Guess I should have seen it when we were kids. There was this one time we were playing stickball on the street and Vinny Podesta, the block bully, knocked me down to get to a ball. What an asshole Vinny was. I mean, we were on the same fucking team and he knocked me over just because he could. Nicky like exploded. He broke Vinny’s nose, climbed on top of him and just started smacking him with the back of his hand and I mean hard. Never seen anything like it. None of us kids had.

Yeah, we’d all had street fights. Came with the territory. You live in the rain forest, you get wet. So the thing about most street fights, especially among kids, is that they’re pretty ritualized. They have a form. It’s like when you see two rams butting heads. Before they get to it, there’s gesturing, threat behavior, each combatant giving the other a chance to back down. Watch the next time you see a bunch of boys in a schoolyard. There’s name calling, screaming, then a push. The push is the last chance for backing off. If there’s a push back, the fight’s coming. If the kid that gets pushed reverts to name calling, the fight’s been averted. That wasn’t Nick’s way.

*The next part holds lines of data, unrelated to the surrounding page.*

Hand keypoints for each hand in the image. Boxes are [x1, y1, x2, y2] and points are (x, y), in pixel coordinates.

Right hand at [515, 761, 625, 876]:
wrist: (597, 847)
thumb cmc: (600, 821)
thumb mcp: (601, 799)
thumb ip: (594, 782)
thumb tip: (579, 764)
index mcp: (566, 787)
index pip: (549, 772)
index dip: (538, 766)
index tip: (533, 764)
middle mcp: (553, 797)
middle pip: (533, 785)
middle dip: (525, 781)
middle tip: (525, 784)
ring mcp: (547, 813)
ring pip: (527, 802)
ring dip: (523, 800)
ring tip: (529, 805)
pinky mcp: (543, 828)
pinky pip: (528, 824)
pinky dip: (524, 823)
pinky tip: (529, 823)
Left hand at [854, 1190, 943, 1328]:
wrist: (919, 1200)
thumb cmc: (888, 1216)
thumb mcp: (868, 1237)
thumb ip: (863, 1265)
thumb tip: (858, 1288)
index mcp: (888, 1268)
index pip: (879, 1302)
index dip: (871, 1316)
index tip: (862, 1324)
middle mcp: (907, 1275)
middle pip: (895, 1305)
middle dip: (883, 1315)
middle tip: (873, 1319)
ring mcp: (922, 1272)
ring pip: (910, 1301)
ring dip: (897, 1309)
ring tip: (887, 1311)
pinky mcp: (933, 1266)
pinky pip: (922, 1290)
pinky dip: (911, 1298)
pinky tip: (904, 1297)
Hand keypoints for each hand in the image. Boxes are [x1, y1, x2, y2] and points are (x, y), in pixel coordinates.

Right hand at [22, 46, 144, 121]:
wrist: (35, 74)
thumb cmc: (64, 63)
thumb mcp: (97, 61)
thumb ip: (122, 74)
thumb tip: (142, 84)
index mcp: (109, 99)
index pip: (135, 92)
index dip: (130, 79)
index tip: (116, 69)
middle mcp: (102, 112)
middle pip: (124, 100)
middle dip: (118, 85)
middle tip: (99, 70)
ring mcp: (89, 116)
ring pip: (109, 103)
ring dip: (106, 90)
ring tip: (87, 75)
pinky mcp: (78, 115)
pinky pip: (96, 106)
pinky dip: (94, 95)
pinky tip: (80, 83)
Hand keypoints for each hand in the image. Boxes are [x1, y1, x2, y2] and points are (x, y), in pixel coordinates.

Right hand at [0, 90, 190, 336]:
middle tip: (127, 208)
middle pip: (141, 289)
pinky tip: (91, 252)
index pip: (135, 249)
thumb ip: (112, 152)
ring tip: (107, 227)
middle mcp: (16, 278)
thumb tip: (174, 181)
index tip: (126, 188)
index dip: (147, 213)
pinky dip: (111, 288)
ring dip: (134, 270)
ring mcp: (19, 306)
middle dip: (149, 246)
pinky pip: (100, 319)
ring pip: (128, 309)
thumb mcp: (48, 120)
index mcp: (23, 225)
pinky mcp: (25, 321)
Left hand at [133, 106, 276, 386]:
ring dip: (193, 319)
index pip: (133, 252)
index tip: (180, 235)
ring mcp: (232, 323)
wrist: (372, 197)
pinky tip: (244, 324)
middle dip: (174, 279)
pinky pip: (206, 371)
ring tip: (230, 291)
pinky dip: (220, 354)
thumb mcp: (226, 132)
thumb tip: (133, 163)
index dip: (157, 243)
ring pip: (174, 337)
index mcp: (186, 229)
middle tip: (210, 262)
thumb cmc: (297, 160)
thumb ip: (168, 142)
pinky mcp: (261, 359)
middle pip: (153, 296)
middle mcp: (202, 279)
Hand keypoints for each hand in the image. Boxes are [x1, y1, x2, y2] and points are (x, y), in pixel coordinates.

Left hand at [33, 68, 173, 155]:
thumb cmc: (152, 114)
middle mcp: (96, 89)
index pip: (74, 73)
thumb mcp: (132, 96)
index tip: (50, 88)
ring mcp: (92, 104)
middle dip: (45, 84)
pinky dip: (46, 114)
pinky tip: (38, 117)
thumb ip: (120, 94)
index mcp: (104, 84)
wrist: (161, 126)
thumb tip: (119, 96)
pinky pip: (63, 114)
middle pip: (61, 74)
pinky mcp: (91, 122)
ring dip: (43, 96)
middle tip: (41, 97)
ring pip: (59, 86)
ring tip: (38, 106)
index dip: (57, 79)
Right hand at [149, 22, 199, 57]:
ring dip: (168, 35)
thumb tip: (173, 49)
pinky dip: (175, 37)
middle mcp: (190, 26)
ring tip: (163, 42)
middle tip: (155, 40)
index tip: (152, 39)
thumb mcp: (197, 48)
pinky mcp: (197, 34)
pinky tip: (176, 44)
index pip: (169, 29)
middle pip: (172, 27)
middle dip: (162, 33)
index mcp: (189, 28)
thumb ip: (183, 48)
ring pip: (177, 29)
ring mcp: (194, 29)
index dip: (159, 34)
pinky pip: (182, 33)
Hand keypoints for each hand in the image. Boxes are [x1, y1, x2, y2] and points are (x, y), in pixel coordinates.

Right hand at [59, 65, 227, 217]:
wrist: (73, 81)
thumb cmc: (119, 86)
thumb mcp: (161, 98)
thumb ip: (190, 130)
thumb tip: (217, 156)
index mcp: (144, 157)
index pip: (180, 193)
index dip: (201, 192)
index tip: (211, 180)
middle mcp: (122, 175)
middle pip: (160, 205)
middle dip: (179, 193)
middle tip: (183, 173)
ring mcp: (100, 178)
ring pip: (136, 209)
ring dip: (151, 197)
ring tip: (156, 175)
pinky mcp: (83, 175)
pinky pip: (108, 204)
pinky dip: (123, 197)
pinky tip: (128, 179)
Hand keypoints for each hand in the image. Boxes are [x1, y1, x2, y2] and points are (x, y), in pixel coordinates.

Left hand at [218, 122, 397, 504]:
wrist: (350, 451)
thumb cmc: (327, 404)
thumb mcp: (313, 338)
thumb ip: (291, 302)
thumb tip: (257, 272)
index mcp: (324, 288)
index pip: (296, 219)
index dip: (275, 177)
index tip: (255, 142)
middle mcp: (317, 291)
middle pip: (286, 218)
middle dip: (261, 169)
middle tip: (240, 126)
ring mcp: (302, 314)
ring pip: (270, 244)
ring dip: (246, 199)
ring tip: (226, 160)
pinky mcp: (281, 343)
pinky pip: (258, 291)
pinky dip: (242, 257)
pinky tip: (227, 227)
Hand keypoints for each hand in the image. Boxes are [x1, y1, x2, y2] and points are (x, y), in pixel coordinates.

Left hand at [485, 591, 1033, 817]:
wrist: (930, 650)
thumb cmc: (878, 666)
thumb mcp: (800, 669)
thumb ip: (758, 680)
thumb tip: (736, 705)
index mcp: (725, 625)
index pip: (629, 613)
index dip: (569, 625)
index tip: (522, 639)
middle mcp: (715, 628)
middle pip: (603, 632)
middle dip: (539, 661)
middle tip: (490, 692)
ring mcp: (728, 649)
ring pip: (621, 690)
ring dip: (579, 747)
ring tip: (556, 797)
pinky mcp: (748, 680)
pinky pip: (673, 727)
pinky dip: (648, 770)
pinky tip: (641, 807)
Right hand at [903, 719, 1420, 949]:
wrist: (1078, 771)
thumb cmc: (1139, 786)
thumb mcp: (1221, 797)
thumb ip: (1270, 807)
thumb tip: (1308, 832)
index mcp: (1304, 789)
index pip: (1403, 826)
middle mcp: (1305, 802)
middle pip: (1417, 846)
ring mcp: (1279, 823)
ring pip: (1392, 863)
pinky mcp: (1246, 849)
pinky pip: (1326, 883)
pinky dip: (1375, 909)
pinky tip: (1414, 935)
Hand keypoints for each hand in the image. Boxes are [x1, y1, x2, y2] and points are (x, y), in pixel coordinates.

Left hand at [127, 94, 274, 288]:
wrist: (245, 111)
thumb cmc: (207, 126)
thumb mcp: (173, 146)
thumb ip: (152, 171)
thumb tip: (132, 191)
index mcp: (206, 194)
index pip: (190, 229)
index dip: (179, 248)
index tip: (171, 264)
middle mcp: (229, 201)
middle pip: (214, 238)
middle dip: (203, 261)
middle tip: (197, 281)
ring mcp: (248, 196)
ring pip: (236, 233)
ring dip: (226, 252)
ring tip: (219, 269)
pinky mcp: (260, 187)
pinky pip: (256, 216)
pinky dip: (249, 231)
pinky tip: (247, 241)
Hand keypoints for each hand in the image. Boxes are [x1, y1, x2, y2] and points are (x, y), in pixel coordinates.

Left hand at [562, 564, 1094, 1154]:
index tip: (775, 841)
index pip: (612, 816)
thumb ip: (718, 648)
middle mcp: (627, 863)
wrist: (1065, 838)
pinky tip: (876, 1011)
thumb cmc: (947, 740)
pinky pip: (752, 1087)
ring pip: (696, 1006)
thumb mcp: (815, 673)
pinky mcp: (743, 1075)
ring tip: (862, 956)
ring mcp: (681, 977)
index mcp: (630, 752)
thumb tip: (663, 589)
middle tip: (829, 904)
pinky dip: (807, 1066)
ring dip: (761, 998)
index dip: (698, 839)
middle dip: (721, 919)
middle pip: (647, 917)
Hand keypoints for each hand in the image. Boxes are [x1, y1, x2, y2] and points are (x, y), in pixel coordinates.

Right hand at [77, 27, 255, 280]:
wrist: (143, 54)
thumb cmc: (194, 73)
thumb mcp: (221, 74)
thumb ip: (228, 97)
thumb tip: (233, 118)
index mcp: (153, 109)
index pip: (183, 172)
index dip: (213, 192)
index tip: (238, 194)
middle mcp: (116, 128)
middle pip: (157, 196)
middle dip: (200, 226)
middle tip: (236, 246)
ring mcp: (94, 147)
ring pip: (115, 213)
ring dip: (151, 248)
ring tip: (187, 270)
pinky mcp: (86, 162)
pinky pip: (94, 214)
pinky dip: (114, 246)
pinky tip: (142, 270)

You even looked at Nick the wrong way, he was coming for you. And it’s not like he started off easy and gave you a chance for retreat. No, it was all out from the first punch. Nicky didn’t lose many fights. That was the thing, he had rage. There was this other time, when we were older. We’d been smoking a few doobs and drinking in a trendy Park Slope hole. The bathroom was like the deli counter at Waldbaums: you needed to get a number. Went out to the alley to piss.

Found some mook trying to force himself on this girl, had her by the hair, face pressed to the brick wall, and was tearing at her panties from her lifted skirt. Kicked the ever living crap out of him. Pounded his face. Nicky, man, kicked at him like a mule. Wouldn’t stop. Kept swinging his boot, kicking and stomping. Even the chick we saved was freaked out.

“Whoa, whoa, Nicky,” I said, bear-hugging him and pulling him away. “You’ve got to rein it in, bro.”

“Why?” was all he said.

Things changed for us forever after that night. Even when Nick did his six months in Spofford, a place that would put the devil into a martyr, he was more in control. He really seemed on the edge. Of what, I couldn’t say, but it was nothing good.

The rest of my life changed in short order.

Been working at the airport for my Uncle Harry for a few years out of high school. Could have gone to college, should have, but I didn’t have the heart for more clueless teachers with advanced degrees in irrelevance. My mom was too self-absorbed to protest. I’m sure my dad was disappointed — hell, name me someone or something that didn’t disappoint him — but he wouldn’t have had the stones to say boo. Think maybe if he had said something, I would have gone for him. Of course, he didn’t. Why fuck up a perfect losing streak?

Uncle Harry was a fucking charmer, a real class act. Brought a smoking blonde half his age to my cousin Jay’s bar mitzvah. She knew Harry for the low rent asshole he was. Caught her sucking the drummer’s cock during a band break. Saw me watching. Stared at me. It was like a dare. Grow up in Brooklyn, you recognize a dare. “Go ahead, tell that fat fuck!” her eyes seemed to say. I didn’t say a word.